▶ _PROBLEEMBESCHRIJVING_: Zet het deel dat begint met de regel met "Task: after every" en eindigt met de regel met "0.000671, 0.770376, -0.017698]]" om in een JSON-lijst van strings, met één string per regel en zonder lege regels. Laat de afbeeldingen alsjeblieft weg uit het antwoord.

▶ _AANGELEVERDE GEGEVENS_:
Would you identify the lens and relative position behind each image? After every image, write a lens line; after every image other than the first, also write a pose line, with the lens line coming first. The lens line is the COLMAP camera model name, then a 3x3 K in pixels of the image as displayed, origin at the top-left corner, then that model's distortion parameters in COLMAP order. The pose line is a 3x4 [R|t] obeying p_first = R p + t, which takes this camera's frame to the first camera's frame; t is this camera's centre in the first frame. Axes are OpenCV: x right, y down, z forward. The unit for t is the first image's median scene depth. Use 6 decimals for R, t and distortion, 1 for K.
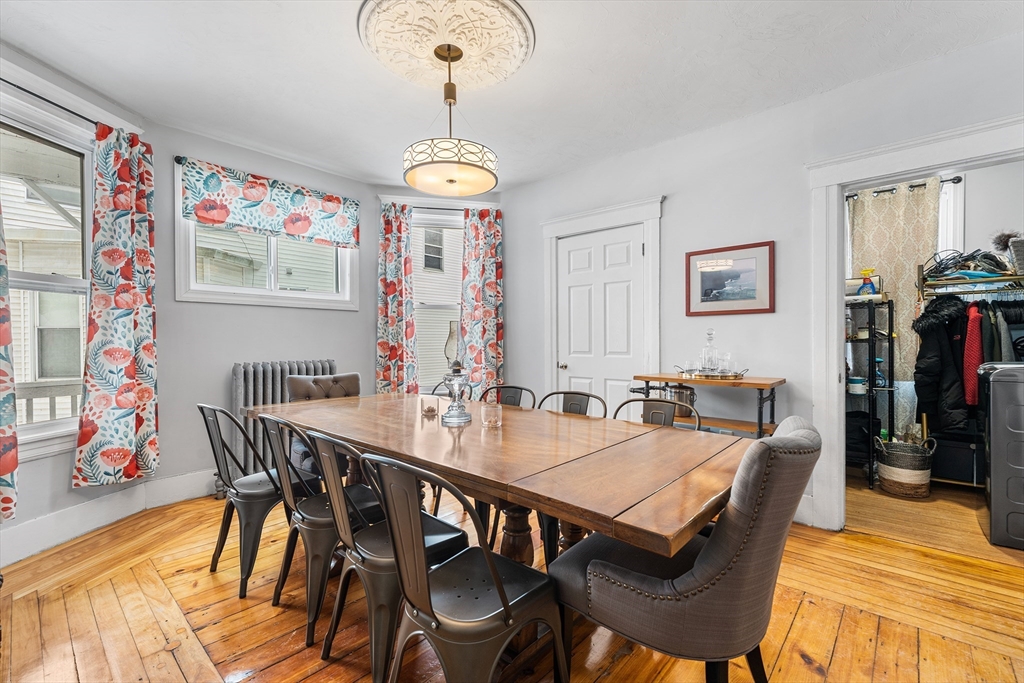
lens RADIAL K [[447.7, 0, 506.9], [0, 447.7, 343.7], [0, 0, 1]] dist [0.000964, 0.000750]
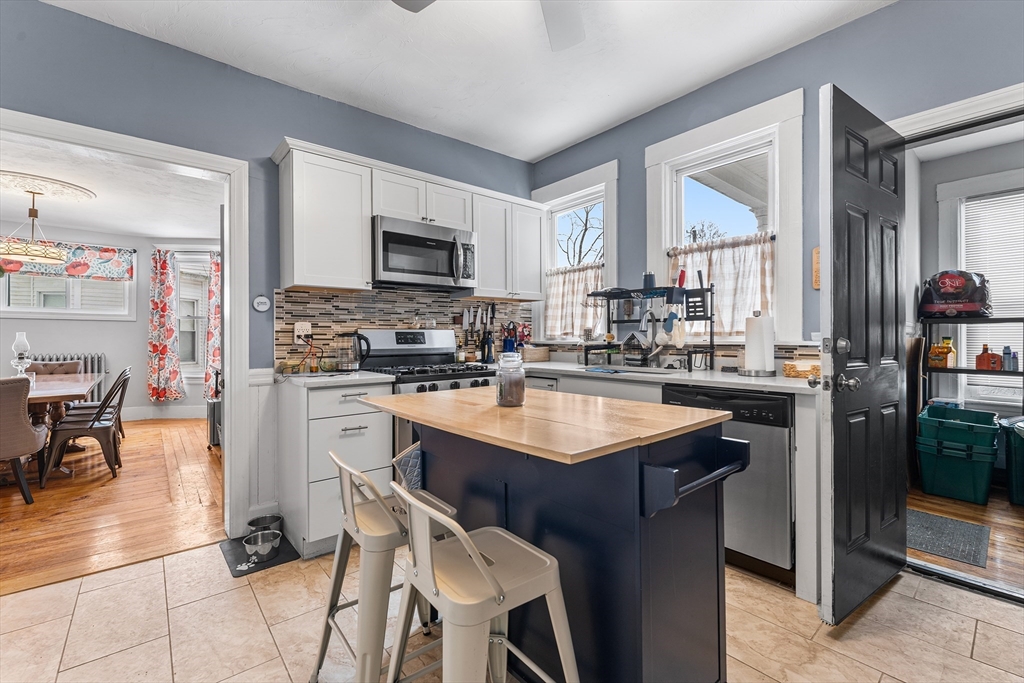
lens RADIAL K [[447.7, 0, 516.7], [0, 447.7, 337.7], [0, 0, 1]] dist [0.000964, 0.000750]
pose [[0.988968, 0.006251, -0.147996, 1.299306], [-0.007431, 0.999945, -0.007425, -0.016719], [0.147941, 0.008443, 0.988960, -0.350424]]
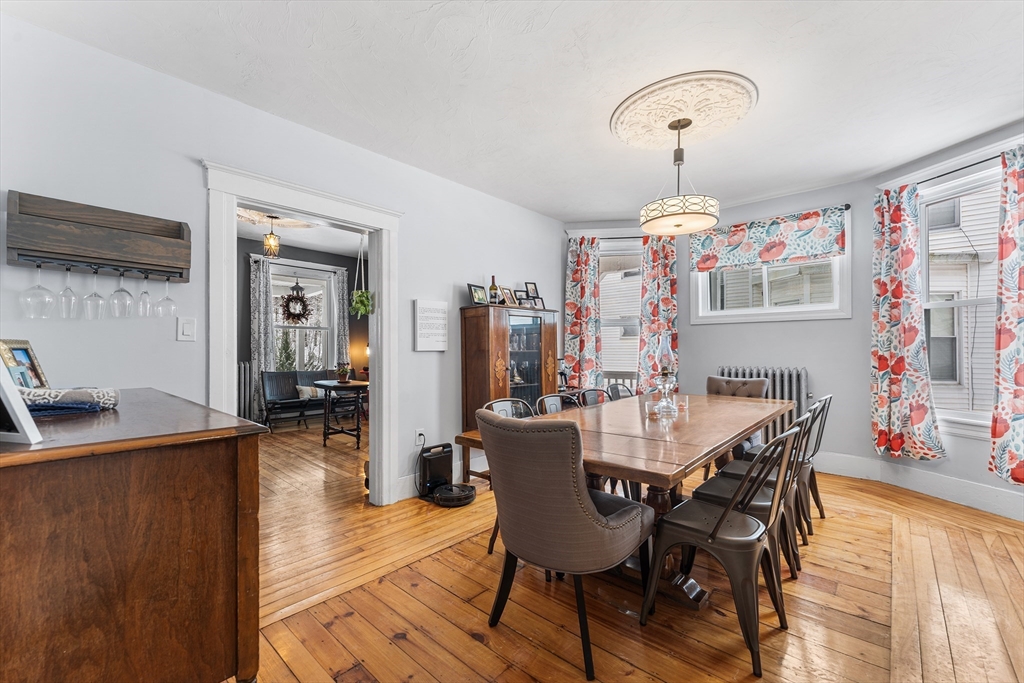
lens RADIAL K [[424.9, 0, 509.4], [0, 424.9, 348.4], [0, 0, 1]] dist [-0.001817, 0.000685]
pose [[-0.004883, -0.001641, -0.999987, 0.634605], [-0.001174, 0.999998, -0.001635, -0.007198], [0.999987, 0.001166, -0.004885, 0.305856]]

* * *

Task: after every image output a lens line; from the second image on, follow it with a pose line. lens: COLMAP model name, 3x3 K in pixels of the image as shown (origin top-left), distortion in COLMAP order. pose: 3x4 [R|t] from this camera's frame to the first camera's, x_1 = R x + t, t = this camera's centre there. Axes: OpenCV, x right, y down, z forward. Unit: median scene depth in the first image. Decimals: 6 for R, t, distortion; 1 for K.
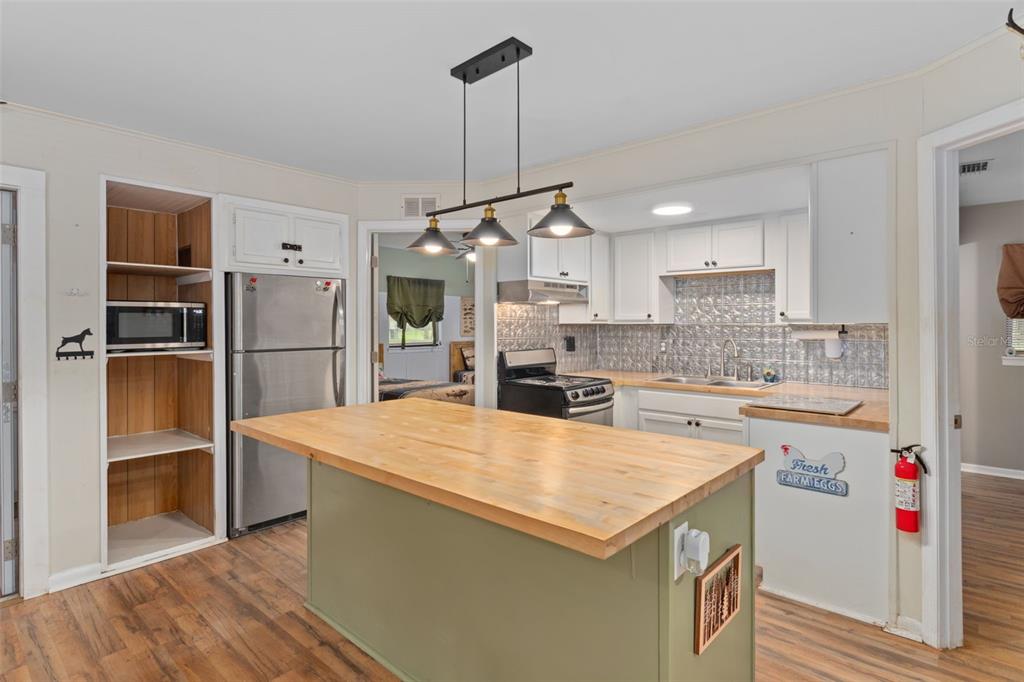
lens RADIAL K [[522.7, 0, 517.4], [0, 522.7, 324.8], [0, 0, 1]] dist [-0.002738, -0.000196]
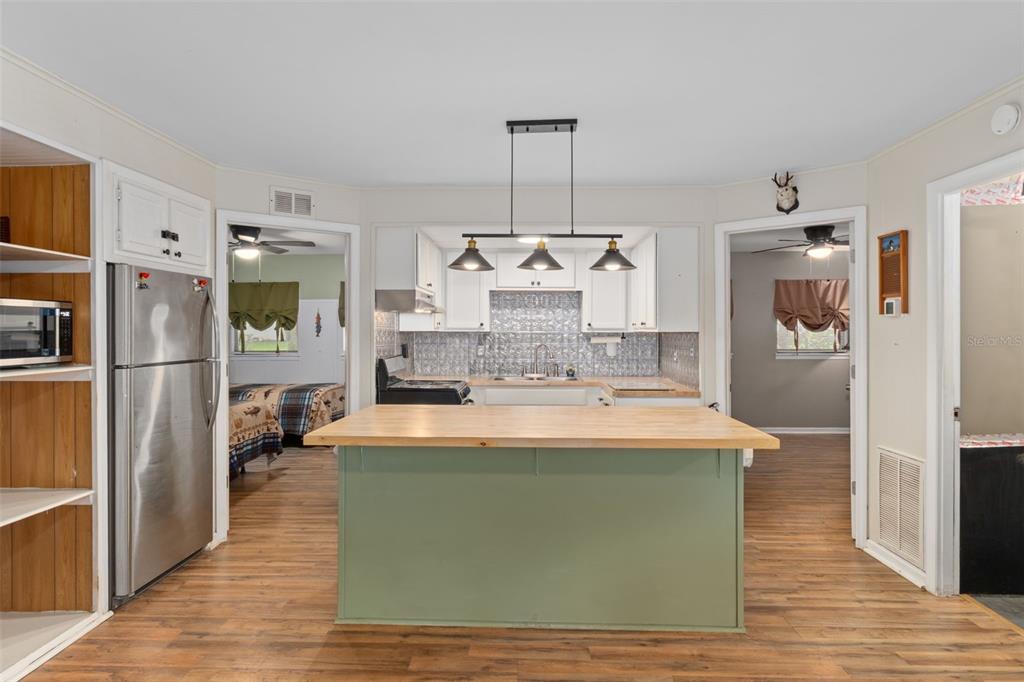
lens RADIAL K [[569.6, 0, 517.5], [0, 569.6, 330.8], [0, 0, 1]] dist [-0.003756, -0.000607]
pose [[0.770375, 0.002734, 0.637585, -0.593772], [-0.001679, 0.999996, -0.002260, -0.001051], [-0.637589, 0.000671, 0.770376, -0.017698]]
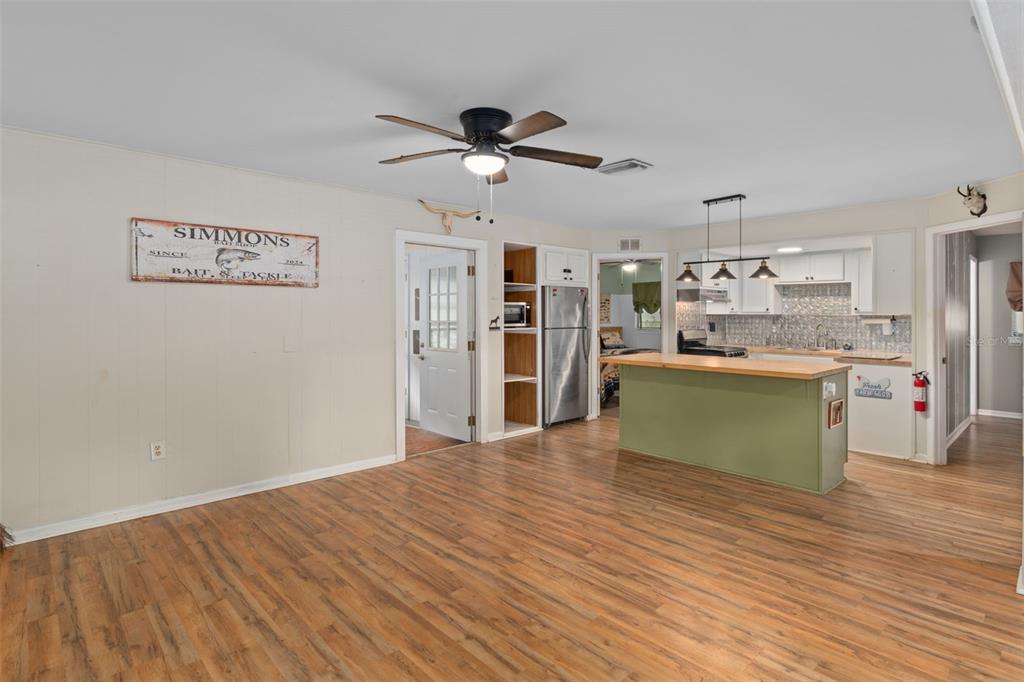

▶ _UITGEWERKTE OPLOSSING_:
[
  "Task: after every image output a lens line; from the second image on, follow it with a pose line. lens: COLMAP model name, 3x3 K in pixels of the image as shown (origin top-left), distortion in COLMAP order. pose: 3x4 [R|t] from this camera's frame to the first camera's, x_1 = R x + t, t = this camera's centre there. Axes: OpenCV, x right, y down, z forward. Unit: median scene depth in the first image. Decimals: 6 for R, t, distortion; 1 for K.",
  "lens RADIAL K [[522.7, 0, 517.4], [0, 522.7, 324.8], [0, 0, 1]] dist [-0.002738, -0.000196]",
  "lens RADIAL K [[569.6, 0, 517.5], [0, 569.6, 330.8], [0, 0, 1]] dist [-0.003756, -0.000607]",
  "pose [[0.770375, 0.002734, 0.637585, -0.593772], [-0.001679, 0.999996, -0.002260, -0.001051], [-0.637589, 0.000671, 0.770376, -0.017698]]"
]